The park is drawing up a “very concise and streamlined environmental assessment on the next action that we are proposing to take” and the public will be allowed comment, Maynes said.

The park has been aware of the river’s threat to the chalet since 2005 and is mandated to care for historic properties. Several civic groups have also donated time and money to preserve the chalet.” … The overall chalet story has very difficult and sticky circumstances because of so many overlapping” concerns: human, legal, cultural, natural and the wilderness character of the area, Maynes said. There are even endangered and threatened species such as the bull trout to consider, she said.

“This is the tension between the ongoing preservation of historic properties and the preservation of wilderness … it should be an easy balance between the two, but it never seems to be an easy situation … for some reason there is always tension and always a problem,” said Dr. Brooks. “I don’t understand why we got into this situation. (We) shouldn’t be in a situation of competing resources when both resources are important.”

There are 40 historical structures within the park’s wilderness section. Park wide, including historic structures outside of wilderness, there are more than 125, Maynes said.

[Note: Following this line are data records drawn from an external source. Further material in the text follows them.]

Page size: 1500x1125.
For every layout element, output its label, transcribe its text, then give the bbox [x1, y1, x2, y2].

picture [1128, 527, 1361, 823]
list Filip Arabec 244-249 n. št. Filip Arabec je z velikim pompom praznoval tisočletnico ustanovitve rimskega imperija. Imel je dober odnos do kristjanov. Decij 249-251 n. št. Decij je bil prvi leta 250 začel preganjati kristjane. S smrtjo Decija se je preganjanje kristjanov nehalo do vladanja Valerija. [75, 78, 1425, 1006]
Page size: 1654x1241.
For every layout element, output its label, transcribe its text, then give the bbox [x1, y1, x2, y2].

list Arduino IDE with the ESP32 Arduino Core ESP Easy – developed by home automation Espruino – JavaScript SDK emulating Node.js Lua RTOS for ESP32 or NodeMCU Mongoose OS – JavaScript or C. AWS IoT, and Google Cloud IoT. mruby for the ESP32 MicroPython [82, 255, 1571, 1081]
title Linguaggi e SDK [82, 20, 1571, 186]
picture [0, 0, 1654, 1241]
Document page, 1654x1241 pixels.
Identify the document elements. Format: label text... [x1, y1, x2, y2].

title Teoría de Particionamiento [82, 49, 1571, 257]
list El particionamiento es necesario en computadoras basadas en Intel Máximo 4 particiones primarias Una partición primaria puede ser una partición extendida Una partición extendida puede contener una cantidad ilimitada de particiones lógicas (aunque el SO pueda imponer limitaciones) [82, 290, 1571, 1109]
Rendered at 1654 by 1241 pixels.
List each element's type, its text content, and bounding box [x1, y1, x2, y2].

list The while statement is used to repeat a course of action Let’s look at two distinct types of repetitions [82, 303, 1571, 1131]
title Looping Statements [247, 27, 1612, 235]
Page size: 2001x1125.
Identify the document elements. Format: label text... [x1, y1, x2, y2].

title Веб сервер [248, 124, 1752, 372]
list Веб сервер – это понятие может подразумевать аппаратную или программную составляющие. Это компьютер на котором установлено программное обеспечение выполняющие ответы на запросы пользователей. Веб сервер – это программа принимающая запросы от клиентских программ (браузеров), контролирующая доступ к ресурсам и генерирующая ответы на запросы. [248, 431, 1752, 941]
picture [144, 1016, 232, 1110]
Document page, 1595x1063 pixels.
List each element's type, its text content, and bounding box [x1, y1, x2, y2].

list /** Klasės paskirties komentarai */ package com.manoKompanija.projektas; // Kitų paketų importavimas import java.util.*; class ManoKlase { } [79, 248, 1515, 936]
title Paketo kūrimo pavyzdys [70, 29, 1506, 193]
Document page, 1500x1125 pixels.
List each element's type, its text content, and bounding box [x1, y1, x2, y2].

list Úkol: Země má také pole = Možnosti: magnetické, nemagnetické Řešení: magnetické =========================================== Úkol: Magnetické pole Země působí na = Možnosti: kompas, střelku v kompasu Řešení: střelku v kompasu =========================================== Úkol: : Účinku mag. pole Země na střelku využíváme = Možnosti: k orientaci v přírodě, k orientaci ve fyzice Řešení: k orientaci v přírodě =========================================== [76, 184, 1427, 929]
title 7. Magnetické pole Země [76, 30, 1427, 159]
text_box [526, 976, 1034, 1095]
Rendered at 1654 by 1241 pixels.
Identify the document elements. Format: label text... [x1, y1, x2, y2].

“In accordance with the Olympic National Park General Management Plan (2008), the park has completed routine preservation maintenance on a number of these 40 historic buildings in wilderness. These include routine maintenance (by park staff) on several historic shelters and on the Enchanted Valley Chalet, all since 2009. Work at the Chalet was completed (by park staff) in 2010 — this included a new roof, replacing several logs and painting,” she added in email.